_PROBLEM REQUIREMENTS_
Of the records that follow, copy only the lines from the line containing "histopathology image of" to the line containing "staining of normal", both included, exactly as written.

*** Opening of SOURCE MATERIAL ***

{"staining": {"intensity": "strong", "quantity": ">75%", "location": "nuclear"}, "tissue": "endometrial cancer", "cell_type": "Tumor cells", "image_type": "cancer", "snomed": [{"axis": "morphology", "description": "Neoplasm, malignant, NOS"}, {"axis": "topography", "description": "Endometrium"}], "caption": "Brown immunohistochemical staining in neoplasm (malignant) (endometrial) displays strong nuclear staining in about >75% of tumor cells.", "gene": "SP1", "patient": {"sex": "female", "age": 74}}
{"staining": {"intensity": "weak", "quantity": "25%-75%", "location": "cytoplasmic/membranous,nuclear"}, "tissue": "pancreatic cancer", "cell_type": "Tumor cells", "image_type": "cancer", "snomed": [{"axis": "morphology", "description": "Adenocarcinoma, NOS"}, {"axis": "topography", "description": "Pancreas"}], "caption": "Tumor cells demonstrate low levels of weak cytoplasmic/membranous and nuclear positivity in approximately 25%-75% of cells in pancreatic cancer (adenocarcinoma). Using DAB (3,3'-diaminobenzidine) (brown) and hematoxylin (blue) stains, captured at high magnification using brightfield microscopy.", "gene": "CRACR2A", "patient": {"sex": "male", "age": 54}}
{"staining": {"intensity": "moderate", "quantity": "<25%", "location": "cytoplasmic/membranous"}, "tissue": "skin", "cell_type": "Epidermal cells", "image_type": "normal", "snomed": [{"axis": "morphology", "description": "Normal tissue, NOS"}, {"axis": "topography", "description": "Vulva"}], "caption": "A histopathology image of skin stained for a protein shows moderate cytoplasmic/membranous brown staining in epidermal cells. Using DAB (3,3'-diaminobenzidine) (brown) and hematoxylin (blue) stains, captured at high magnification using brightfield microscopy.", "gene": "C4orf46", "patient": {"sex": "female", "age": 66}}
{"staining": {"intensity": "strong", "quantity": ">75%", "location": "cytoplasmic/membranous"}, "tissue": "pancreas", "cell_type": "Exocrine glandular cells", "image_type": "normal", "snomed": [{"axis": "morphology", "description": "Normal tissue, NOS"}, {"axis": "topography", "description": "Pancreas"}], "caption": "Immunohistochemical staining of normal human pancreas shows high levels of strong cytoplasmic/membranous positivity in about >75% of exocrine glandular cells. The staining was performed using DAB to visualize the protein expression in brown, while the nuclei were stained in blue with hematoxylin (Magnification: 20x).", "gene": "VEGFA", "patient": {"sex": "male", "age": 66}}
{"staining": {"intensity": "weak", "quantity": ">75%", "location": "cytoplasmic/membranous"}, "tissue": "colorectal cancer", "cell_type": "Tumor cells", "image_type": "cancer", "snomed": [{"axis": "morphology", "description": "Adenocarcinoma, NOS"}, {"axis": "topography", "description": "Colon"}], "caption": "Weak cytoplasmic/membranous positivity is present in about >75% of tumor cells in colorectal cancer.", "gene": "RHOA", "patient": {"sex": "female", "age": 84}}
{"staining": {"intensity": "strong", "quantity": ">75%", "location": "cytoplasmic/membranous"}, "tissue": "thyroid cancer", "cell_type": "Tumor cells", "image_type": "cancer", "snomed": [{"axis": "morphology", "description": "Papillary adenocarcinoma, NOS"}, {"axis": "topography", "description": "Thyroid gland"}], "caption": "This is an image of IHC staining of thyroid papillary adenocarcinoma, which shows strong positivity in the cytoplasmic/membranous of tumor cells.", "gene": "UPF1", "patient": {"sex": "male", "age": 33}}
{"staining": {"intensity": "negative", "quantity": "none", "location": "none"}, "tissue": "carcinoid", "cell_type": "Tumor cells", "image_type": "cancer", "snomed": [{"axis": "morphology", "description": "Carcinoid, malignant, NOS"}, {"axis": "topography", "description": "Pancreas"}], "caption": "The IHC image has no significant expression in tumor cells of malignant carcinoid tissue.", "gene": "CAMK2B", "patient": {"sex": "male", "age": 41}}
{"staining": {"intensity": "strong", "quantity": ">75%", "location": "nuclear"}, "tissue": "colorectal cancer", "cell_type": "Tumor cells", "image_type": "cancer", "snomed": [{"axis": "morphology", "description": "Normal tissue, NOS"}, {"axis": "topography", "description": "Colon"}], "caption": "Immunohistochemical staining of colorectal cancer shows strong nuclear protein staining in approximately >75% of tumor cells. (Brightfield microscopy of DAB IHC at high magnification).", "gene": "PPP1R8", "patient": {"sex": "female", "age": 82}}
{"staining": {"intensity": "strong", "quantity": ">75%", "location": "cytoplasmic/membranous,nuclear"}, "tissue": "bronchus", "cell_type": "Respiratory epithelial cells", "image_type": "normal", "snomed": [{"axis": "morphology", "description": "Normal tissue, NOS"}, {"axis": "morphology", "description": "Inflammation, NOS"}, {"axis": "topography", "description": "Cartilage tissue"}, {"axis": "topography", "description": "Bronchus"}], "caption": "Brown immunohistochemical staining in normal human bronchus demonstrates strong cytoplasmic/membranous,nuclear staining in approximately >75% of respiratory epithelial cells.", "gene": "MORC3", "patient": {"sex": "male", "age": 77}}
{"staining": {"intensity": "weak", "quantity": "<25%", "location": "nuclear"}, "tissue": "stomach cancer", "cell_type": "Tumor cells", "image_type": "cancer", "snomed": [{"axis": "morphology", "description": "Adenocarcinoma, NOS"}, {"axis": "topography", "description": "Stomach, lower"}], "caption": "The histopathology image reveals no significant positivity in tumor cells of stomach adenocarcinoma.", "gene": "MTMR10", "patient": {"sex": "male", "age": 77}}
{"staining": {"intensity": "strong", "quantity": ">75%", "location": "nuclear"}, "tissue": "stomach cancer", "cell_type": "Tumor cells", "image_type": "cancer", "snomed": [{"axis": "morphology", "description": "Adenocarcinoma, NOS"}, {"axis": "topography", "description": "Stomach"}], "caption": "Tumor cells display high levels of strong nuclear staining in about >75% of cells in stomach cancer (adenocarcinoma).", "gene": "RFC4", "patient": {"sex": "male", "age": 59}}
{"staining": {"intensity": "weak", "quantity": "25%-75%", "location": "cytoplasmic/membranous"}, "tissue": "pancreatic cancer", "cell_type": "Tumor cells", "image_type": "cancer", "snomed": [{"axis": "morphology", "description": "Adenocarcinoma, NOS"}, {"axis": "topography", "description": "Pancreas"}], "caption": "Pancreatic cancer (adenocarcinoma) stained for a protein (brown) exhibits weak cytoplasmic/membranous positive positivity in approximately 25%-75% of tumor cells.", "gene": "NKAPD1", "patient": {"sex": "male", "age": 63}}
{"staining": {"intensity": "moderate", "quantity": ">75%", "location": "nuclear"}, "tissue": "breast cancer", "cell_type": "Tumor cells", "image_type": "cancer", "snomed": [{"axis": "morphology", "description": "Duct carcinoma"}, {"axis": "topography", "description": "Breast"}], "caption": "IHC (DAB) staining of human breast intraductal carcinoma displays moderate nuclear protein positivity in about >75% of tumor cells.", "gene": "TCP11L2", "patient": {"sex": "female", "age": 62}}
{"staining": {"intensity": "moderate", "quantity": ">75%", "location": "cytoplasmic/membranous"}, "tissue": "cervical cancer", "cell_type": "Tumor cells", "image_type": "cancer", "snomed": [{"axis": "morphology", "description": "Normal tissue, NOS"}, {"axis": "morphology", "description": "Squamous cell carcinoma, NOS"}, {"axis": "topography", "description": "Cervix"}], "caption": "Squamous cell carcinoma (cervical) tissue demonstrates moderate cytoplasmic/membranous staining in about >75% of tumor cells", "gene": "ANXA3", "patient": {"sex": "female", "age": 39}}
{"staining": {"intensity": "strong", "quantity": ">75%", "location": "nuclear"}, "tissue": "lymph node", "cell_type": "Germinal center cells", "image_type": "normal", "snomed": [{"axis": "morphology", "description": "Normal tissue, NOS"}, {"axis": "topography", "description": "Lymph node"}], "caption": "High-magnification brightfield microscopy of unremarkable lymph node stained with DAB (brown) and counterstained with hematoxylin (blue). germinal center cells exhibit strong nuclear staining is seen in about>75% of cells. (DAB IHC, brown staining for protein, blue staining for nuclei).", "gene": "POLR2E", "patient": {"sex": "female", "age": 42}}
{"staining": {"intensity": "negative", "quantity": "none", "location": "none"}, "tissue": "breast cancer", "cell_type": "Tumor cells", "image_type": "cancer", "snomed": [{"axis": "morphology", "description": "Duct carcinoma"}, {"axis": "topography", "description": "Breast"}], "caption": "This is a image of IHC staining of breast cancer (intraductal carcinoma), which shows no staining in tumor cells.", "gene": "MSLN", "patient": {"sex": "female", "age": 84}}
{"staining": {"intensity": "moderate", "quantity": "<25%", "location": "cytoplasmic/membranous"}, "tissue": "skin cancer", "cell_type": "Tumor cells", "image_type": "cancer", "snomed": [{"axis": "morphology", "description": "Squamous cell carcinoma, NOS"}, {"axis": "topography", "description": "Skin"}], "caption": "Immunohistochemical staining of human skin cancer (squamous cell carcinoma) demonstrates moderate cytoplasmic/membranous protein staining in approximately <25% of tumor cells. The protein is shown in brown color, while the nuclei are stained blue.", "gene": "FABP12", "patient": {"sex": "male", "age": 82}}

*** Close of SOURCE MATERIAL ***

_RESULT OF THIS TASK_
{"staining": {"intensity": "moderate", "quantity": "<25%", "location": "cytoplasmic/membranous"}, "tissue": "skin", "cell_type": "Epidermal cells", "image_type": "normal", "snomed": [{"axis": "morphology", "description": "Normal tissue, NOS"}, {"axis": "topography", "description": "Vulva"}], "caption": "A histopathology image of skin stained for a protein shows moderate cytoplasmic/membranous brown staining in epidermal cells. Using DAB (3,3'-diaminobenzidine) (brown) and hematoxylin (blue) stains, captured at high magnification using brightfield microscopy.", "gene": "C4orf46", "patient": {"sex": "female", "age": 66}}
{"staining": {"intensity": "strong", "quantity": ">75%", "location": "cytoplasmic/membranous"}, "tissue": "pancreas", "cell_type": "Exocrine glandular cells", "image_type": "normal", "snomed": [{"axis": "morphology", "description": "Normal tissue, NOS"}, {"axis": "topography", "description": "Pancreas"}], "caption": "Immunohistochemical staining of normal human pancreas shows high levels of strong cytoplasmic/membranous positivity in about >75% of exocrine glandular cells. The staining was performed using DAB to visualize the protein expression in brown, while the nuclei were stained in blue with hematoxylin (Magnification: 20x).", "gene": "VEGFA", "patient": {"sex": "male", "age": 66}}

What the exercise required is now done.